September 06, 2009
Smile! It Could Make You Happier
From Scientific American:
We smile because we are happy, and we frown because we are sad. But does the causal arrow point in the other direction, too? A spate of recent studies of botox recipients and others suggests that our emotions are reinforced—perhaps even driven—by their corresponding facial expressions. Charles Darwin first posed the idea that emotional responses influence our feelings in 1872. “The free expression by outward signs of an emotion intensifies it,” he wrote. The esteemed 19th-century psychologist William James went so far as to assert that if a person does not express an emotion, he has not felt it at all. Although few scientists would agree with such a statement today, there is evidence that emotions involve more than just the brain. The face, in particular, appears to play a big role.
This February psychologists at the University of Cardiff in Wales found that people whose ability to frown is compromised by cosmetic botox injections are happier, on average, than people who can frown.
More here.
Posted by Azra Raza at 06:51 AM | Permalink



















Comments
The logic of the explanation has some merit, but as far as I can tell without reading the original research paper (I'm not prepared to pay $50 for it), the researchers overlooked an important alternative hypothesis: namely, that those who could afford, or chose, botox injections were already "happier" than those who couldn't or didn't.
The only alternative hypothesis the researchers apparently considered (and discounted) was the possibility the injections made people feel more attractive and therefore happier.
Rather than selecting people who had already either received botox injections or not, the researchers would have been better to have administered botox to a randomly selected subset of their research subjects. But, I guess funding was a constraint.
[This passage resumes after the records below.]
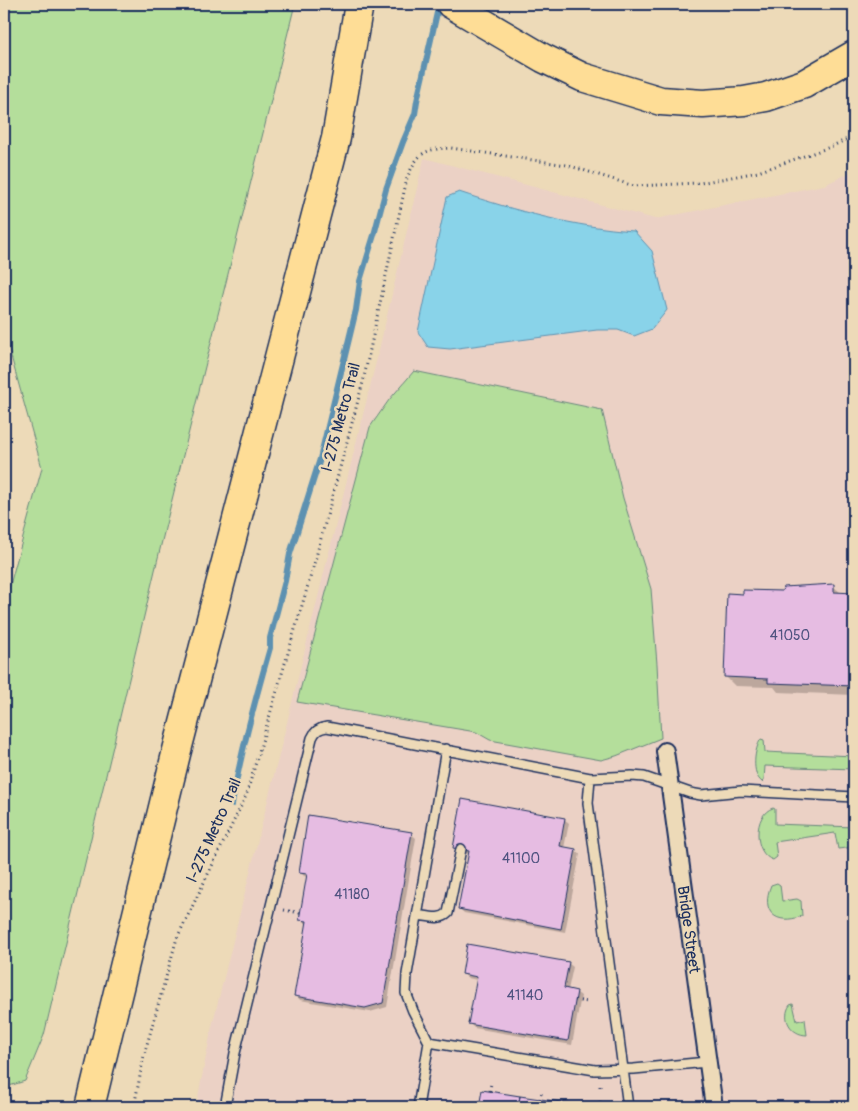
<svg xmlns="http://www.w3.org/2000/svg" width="858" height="1111" font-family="Pangolin,sans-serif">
	<rect width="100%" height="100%" fill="#eddab8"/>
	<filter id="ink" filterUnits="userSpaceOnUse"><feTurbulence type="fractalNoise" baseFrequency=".02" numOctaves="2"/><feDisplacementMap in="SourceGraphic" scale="10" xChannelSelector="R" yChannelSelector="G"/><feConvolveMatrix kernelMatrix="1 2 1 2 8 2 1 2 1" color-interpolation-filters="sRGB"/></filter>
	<g filter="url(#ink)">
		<path fill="#ebd1c5" d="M424,158L655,219L824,185L854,171V1107H196L212,1026L378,354Z"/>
		<path fill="#b4de9b" stroke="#68867c" d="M4,4H295L167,520L44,1035L25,1081L9,1086L4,1081V607L42,468L4,331Z
			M414,371L602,410L623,498L651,589L657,664L661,738L616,756L601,760L490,740L476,732L297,702L370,427L389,400Z
			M761,739L764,740L765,752L854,756V769L765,766L764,780L762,782C751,774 754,749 761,739Z
			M773,808L775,809V824L854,827V847L838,849L835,833L775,842L777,857L773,860C753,854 753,814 773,808Z
			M777,883L780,885L782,901L797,899L801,901L802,916C776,926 760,912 771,885Z
			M793,1004L797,1021L805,1019L807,1035C791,1035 781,1018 790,1005Z"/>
		<path fill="#89d3e9" stroke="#5d91b1" d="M459,192C516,211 574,227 634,231L652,251L667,310L652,329L634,336L618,330H597L450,349L428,347L418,332L447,197Z"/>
		<path fill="#0003" d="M833,586L841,593L854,594V695L778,692L774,687L735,686L725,676L744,595L783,593Z
			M564,819L569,823L564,848L575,850L580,854L565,932L464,913L460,909L470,854L458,852L454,848Z
			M411,834L416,838L387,1007L370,1012L300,1000L296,995L308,924L305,923L300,919L307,877L304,876L300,872Z
			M568,963L573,967L568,990L576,992L581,996L572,1045L474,1028L470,1024L477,980L468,978L463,974Z
			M483,1091L586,1107H481Z"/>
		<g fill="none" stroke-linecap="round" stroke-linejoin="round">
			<path stroke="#5d91b1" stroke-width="6" d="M232,804C241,751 255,700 270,648V638L285,581L290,554L320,459L356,310L360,281L374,235L386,189L403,142L415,114L417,101L439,4"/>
		</g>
		<path fill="#e6bce2" stroke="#1b2f5e" d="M834,584V592L854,593V686L768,683V679L724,677L727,593L743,594V590L782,591L783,587Z
			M462,799L565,818L560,846L576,849L561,929L458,909L469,851L453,848Z
			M308,815L412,832L383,1003L365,1008L294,996L307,921L299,920L307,874L299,873Z
			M467,944L569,962L564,988L577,991L568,1041L468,1024L477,977L462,974Z
			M482,1090L520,1096L518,1107H479Z
			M520,1096L561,1102L560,1107H518Z
			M561,1102L594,1107H560Z"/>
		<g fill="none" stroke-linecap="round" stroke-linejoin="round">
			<g stroke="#1b2f5e" stroke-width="12">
				<path id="service" d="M590,778L588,803L628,1107
					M417,915C428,916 440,921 448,913L461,849
					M429,1042L595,1070L634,1069L707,1062
					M225,1107L235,1053L312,738C315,731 319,728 327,727L590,778L632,776L644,777L690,793L701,795L741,791L854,797
					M418,1107L429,1042L413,1011L406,993L407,974L446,749"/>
			</g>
			<g stroke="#1b2f5e" stroke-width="20">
				<g id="minor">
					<path id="s1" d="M665,751L714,1107"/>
				</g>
			</g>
			<g stroke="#1b2f5e" stroke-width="31">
				<path id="motorway" d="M451,4L543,58L582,77L661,101L703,104L744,101L766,97L804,84L854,55
					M90,1107L176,754L336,138L359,4"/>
			</g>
			<path stroke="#1b2f5e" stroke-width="3" stroke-dasharray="1 4" stroke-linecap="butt" d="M284,910L300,913
				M575,1000L588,1002
				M490,1091L491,1082
				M540,1099L542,1092
				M134,1107L144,1055L177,938L246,796L313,568L363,382L407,178C418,153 423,149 451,148L567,165L634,186L700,183L758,172L830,147L854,136
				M600,1107V1086"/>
			<use href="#service" stroke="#eddab8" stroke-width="9"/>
			<use href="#minor" stroke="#eddab8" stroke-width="16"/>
			<use href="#motorway" stroke="#fedd96" stroke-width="28"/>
		</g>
	</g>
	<g text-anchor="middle" stroke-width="5" stroke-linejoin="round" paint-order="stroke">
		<g font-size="14" fill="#4e527f">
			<text x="790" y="640">41050</text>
			<text x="521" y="863">41100</text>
			<text x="352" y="899">41180</text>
			<text x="525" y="1000">41140</text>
		</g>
		<g font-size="16" fill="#1b2f5e" stroke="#eddab8">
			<text transform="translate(340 417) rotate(-75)" y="6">I-275 Metro Trail</text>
			<text transform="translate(213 830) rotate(-66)" y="6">I-275 Metro Trail</text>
			<text dy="6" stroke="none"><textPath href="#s1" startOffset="180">Bridge Street</textPath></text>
		</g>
	</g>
	<rect width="858" height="1111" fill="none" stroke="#eddab8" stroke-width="20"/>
	<rect x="10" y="10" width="838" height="1091" fill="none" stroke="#1b2f5e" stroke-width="2" filter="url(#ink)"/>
</svg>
Posted by: pohanginapete | Sep 6, 2009 3:34:32 PM
First: Who funded this research? Second: It completely perverts William James' thesis. James was concerned with what makes us human not what makes us happy. An inability to frown is cause of joy? Pathetic. A friend of mine worked in haircutting salon in a wealthy area and reported that plastic surgeries were talked about like one would talk about new restaurants. Yet, one of the patrons in private expressed sorrow when she was unable to empathize with her grandchild when the child frowned and she felt she couldn't take on that face. If there is such a thing as Dan Goleman's Emotional Intelligence then it's the researchers who are emotionally blind to the consequences of masking human feeling. This is the worst kind of science.